Wow, 25yearsmlc, that's a lot to think about. I've re-read your comments many times, gave it a lot of thought. I agree with parts, disagree with others, in between on some, appreciate them all. It's hard to respond without going off in many directions, but I'll try.
I think the springboard for your comments was the robe-opening, so you're saying it's all about the sex for me. That's big, yes, but it's not the whole thing.
Let's look at recent months. One sexual encounter in the past three months and it was initiated by W and didn't involve intercourse. I cut out any advances, any innuendo, any playfulness like robe-opening. No sexuality whatsoever has been part of our joint lives this fall, with the one exception, until I made one innuendo when discussing gift-giving and then the robe-opening.
Yes, the robe thing had often been an initiation when the kids were small, but in recent years it's been rare and usually just involves me having a good look, a big sigh of longing, and that's the end of it. The opportunity isn't there to go any further, as was the case this time. That being said, I do agree my timing was horrendous and I do wish I hadn't done it. It still constitutes pressure. But I do see it as one stumble in what has largely been a hands-off approach (pun intended), this fall in particular, and generally for the last five years at least. I am waiting and I have waited.
The arm in the kitchen incident wasn't foreplay at all. Yes, we've had little touching for years now, but she's been receptive to this kind of hug in recent weeks. I thought she found it comforting. Maybe not. I'm just trying to figure out what she wants.
Yes, the SSM has been my focus for a long time. This fall, I've come to realize there's emotional gaps that might even be more important for me. My little poem didn't mention sex directly, although it is one aspect of touch. Touch, talk, time is what I mentioned. It's been a struggle to understand that her lack of interest in these things this fall is not rejection of me, but a coping mechanism. My gut reaction is to take it as rejection. Intellectually, I can see that she craves routine, and if our relationship routine has not involved talk, touch, time, then she doesn't want to tackle that now.

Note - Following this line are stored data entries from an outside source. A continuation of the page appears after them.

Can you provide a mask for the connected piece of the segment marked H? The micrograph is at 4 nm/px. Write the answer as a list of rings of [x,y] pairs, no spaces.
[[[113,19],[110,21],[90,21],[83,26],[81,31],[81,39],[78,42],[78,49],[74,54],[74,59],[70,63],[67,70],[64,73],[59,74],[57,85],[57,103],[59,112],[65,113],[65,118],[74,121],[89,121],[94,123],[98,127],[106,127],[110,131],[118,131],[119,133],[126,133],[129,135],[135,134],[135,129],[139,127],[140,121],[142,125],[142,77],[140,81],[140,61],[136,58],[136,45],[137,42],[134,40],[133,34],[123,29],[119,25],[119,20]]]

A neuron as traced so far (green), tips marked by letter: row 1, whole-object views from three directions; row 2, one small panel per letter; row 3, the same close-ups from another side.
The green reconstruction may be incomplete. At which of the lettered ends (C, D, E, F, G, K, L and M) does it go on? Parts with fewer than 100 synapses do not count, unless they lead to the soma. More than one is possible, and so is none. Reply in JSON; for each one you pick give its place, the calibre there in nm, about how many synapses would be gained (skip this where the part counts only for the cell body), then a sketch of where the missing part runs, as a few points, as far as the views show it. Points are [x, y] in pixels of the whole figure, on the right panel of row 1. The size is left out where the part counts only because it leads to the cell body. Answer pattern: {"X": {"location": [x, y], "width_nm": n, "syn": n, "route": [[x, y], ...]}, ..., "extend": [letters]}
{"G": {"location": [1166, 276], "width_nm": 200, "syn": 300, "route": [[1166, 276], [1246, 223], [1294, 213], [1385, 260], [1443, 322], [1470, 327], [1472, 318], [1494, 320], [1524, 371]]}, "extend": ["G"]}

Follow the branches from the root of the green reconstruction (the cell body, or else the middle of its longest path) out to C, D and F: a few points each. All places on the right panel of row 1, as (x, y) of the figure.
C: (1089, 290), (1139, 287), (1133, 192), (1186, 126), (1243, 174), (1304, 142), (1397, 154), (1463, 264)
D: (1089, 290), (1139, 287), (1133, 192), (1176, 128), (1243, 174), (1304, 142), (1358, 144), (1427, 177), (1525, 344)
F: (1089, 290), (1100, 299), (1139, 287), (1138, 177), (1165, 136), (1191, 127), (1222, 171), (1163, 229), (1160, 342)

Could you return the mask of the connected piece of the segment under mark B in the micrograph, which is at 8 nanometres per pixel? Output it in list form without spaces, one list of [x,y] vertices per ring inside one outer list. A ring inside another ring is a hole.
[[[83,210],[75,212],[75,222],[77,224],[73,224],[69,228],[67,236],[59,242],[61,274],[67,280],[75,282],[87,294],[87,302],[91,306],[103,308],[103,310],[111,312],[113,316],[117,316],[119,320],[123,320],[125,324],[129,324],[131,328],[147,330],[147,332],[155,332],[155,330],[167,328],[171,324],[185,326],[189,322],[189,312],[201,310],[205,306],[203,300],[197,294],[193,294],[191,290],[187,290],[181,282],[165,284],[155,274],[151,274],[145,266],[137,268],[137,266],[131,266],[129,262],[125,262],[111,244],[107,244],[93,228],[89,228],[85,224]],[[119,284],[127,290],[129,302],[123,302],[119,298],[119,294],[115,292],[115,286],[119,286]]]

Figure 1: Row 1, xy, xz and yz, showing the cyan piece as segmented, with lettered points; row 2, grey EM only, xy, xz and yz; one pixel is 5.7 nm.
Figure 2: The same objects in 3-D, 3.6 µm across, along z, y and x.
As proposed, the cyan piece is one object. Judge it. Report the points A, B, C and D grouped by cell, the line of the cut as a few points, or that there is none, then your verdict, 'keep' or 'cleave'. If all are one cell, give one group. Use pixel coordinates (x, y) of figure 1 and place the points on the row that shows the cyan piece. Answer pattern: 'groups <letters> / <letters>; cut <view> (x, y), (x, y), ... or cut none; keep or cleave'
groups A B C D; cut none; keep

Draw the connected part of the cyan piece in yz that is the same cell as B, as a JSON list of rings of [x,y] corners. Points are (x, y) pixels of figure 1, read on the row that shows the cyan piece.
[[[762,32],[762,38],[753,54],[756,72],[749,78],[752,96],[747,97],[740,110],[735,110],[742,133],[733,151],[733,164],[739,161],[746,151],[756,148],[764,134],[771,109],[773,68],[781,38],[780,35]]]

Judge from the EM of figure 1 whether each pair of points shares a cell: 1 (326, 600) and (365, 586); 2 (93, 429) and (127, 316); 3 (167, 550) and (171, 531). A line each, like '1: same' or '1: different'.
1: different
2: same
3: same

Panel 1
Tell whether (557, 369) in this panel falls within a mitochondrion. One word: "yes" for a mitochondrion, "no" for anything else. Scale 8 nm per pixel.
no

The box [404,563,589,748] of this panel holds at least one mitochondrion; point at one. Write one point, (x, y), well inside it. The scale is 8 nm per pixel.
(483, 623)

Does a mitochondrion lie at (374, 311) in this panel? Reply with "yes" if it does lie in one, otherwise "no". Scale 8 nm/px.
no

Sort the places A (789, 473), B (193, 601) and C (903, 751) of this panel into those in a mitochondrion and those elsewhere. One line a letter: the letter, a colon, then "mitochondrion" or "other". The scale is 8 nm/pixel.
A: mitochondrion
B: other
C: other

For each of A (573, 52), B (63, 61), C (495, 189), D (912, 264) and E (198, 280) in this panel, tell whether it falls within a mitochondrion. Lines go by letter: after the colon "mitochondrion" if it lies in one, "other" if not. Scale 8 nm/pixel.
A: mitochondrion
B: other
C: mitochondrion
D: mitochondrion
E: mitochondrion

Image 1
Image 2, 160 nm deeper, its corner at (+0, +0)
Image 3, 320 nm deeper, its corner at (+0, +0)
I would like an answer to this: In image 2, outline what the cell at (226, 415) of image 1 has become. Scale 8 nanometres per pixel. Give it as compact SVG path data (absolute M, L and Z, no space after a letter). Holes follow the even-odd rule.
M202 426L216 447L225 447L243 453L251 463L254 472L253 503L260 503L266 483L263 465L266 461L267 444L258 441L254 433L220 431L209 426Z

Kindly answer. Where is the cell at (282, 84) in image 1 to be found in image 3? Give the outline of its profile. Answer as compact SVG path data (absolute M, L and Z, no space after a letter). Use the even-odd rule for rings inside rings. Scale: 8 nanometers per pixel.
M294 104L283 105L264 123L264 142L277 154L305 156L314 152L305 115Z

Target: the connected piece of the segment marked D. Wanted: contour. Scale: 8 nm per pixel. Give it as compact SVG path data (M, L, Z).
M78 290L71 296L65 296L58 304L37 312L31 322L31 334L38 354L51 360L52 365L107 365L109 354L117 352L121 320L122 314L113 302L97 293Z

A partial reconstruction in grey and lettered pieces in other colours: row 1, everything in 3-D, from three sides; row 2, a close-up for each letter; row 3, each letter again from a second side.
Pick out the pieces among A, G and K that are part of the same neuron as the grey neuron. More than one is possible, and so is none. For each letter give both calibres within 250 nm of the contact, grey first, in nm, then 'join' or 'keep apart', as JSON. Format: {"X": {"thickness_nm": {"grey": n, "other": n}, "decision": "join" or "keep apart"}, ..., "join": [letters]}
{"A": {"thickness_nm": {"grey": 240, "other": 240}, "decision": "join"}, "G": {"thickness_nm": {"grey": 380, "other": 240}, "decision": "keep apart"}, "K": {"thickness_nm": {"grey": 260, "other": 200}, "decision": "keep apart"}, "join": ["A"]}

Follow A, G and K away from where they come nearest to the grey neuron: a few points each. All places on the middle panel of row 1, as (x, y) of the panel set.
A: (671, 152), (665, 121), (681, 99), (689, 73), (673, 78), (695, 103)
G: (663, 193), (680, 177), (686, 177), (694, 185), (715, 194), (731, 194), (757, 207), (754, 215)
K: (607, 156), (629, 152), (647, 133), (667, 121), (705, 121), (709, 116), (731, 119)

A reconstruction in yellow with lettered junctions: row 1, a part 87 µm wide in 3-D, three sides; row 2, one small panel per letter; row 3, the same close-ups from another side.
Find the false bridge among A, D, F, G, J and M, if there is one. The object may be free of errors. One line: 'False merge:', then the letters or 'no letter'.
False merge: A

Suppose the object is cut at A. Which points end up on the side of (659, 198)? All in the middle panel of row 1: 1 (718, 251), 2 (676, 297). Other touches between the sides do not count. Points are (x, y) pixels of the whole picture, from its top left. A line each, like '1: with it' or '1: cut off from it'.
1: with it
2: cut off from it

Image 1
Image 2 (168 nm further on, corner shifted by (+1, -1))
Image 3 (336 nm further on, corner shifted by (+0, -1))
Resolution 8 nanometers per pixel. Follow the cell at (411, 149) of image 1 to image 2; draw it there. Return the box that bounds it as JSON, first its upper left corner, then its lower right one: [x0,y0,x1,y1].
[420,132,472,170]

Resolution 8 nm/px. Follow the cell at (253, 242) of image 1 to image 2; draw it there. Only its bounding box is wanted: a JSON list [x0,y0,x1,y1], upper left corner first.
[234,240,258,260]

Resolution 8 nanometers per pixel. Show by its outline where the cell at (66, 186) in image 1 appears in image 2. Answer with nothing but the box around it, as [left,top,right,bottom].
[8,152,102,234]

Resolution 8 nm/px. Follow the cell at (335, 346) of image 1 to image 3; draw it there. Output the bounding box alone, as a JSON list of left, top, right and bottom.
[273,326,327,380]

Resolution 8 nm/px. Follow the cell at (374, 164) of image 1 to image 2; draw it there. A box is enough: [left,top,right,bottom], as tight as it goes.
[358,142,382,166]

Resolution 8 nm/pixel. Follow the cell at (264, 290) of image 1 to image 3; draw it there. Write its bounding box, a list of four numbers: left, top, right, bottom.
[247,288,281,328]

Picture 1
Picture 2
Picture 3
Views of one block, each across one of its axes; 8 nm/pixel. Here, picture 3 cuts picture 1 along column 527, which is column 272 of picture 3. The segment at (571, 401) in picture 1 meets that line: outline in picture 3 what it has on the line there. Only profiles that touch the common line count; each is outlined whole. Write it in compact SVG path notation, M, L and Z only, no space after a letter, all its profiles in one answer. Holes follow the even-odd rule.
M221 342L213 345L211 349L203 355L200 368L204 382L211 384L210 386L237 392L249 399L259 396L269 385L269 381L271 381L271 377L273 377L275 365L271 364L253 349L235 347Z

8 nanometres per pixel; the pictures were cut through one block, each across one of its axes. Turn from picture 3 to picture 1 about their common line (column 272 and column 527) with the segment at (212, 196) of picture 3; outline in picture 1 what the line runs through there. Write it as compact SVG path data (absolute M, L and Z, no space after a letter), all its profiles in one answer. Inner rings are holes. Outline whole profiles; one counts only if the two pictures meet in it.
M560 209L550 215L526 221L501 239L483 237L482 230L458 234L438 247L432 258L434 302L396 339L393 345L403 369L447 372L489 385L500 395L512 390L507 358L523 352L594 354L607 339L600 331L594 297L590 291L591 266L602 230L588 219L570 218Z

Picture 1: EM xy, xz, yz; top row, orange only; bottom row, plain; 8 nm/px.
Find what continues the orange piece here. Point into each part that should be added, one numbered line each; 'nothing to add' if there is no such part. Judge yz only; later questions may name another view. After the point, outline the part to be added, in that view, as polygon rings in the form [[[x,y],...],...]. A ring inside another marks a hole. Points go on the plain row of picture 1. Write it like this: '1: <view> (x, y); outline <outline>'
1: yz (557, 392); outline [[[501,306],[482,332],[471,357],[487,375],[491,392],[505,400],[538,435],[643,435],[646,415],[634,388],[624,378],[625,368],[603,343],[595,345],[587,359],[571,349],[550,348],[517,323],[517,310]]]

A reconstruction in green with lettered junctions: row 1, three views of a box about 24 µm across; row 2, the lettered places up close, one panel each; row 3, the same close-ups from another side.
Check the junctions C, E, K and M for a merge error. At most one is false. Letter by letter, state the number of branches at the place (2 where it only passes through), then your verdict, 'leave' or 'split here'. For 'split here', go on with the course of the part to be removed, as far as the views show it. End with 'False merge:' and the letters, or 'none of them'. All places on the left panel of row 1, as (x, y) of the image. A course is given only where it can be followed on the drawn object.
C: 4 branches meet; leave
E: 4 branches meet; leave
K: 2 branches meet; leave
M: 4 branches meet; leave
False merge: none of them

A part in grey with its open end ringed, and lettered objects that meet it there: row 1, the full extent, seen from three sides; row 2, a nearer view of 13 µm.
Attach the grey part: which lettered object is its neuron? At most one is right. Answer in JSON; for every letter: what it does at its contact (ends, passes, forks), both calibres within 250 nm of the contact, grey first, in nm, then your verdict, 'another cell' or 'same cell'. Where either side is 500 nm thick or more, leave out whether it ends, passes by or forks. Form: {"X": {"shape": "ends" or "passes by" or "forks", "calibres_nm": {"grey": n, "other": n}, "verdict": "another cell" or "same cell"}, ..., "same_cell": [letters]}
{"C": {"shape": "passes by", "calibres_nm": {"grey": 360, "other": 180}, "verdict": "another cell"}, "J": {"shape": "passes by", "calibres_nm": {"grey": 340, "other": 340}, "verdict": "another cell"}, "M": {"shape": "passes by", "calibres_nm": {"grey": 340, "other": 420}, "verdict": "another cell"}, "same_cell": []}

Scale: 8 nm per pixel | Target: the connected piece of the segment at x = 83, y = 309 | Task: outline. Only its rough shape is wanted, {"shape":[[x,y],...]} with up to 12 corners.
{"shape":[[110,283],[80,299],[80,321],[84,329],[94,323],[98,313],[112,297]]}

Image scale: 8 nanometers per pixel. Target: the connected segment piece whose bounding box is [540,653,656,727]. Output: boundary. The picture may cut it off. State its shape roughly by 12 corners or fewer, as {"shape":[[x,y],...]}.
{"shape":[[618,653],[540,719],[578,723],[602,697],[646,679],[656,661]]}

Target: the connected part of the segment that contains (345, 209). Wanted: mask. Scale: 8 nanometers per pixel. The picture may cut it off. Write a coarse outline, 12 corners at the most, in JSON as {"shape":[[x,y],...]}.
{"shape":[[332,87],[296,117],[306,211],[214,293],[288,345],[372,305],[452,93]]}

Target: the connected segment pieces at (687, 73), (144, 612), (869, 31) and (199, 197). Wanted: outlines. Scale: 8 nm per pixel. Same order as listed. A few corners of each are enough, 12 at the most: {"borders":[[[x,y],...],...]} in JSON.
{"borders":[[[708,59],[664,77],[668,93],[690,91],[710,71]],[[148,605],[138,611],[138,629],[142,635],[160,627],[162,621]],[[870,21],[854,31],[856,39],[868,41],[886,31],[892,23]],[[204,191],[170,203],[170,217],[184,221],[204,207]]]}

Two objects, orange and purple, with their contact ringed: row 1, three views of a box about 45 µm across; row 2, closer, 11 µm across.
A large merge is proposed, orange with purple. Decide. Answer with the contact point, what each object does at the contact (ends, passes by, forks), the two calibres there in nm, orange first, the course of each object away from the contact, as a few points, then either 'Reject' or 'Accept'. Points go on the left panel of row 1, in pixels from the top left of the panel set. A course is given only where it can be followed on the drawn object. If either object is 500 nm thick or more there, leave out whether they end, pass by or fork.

It takes awhile for the emotions to jump on board the intellectual train, so I'll probably still have a few lapses like the one I was having when I wrote the post you responded to. But I think I've been doing a half-decent job of giving her space. Certainly not as demanding as you conclude.
I'm fine with working on our relationship after the grieving settles down. I understand that. Doesn't mean it still isn't difficult to keep it to myself. That's why I'm on this board - I want to talk about it with someone and I know I can't talk about it with W right now. Again, I'm trying to give her space.
As for my timing, is it always a choice? Crises have a way of ripping the lids off cans that've been sitting quietly on the shelf during normal times. That's why crises are often major turning points - they bring things to a head. In our case, the escalating medical crisis with Grandma led to W's increased smoking and my efforts at support led to her revelation about the smoking, which rocked my world and exposed our entire relationship to a big re-evaluation.
My role in caring for the sick child and with chores in general is a subject W and I will get into down the road. She definitely carries the bigger load, but I'm far from absent. I do my share. Is she resentful? I don't know. Possibly it's been quietly building all these years just like it has for me over the SSM. I've started picking up more tasks, and I'm willing to do more.
I should clarify about the sick child. He's an average kid to look at him. But he's got an immune disorder that places him at high risk of contracting an infection that could potentially kill him within days. He's never required a high degree of day-to-day care, but it's been a long slog through the medical system. It took several years of one medical visit and test after another before a proper diagnosis was made, which was close to two years ago now. He's been improving with his treatment plan over the past 18 months, but still has a ways to go. He's at a much lower risk and outlook is good for full recovery.
The stress came from not knowing, from struggling through the medical system, from the high risk, from seeing him miss out on large chunks of childhood (missed months of school per year, couldn't enroll in sports or arts, restricted playdates). W postponed her career to stay home with him and usher him through the medical system. She researched everything, stayed on top of the doctors, taught them things - it was a full-time job, much less so since his treatment began.